_Exercise task_
Please update the records starting with the first line and going on through the line with "common name: Palmella", changing every "common name" to "vernacular name" and leaving everything else the same.

_Given data_
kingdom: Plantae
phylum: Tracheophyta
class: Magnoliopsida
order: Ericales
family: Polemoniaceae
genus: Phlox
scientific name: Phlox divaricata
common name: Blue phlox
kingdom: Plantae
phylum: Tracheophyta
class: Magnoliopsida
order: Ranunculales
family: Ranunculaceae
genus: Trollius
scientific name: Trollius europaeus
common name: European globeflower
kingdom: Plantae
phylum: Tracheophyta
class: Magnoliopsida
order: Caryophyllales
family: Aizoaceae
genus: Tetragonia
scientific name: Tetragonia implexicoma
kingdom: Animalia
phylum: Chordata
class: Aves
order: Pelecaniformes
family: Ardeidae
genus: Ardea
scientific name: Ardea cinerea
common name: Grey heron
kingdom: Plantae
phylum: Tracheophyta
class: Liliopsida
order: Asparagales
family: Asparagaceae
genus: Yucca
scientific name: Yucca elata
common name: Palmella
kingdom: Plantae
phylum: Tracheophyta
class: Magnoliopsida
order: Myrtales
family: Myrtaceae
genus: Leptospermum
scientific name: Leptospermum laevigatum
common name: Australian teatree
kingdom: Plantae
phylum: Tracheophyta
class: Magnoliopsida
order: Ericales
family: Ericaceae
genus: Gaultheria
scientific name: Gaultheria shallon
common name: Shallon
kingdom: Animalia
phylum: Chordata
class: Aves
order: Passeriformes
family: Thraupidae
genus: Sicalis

_Answer to this exercise_
kingdom: Plantae
phylum: Tracheophyta
class: Magnoliopsida
order: Ericales
family: Polemoniaceae
genus: Phlox
scientific name: Phlox divaricata
vernacular name: Blue phlox
kingdom: Plantae
phylum: Tracheophyta
class: Magnoliopsida
order: Ranunculales
family: Ranunculaceae
genus: Trollius
scientific name: Trollius europaeus
vernacular name: European globeflower
kingdom: Plantae
phylum: Tracheophyta
class: Magnoliopsida
order: Caryophyllales
family: Aizoaceae
genus: Tetragonia
scientific name: Tetragonia implexicoma
kingdom: Animalia
phylum: Chordata
class: Aves
order: Pelecaniformes
family: Ardeidae
genus: Ardea
scientific name: Ardea cinerea
vernacular name: Grey heron
kingdom: Plantae
phylum: Tracheophyta
class: Liliopsida
order: Asparagales
family: Asparagaceae
genus: Yucca
scientific name: Yucca elata
vernacular name: Palmella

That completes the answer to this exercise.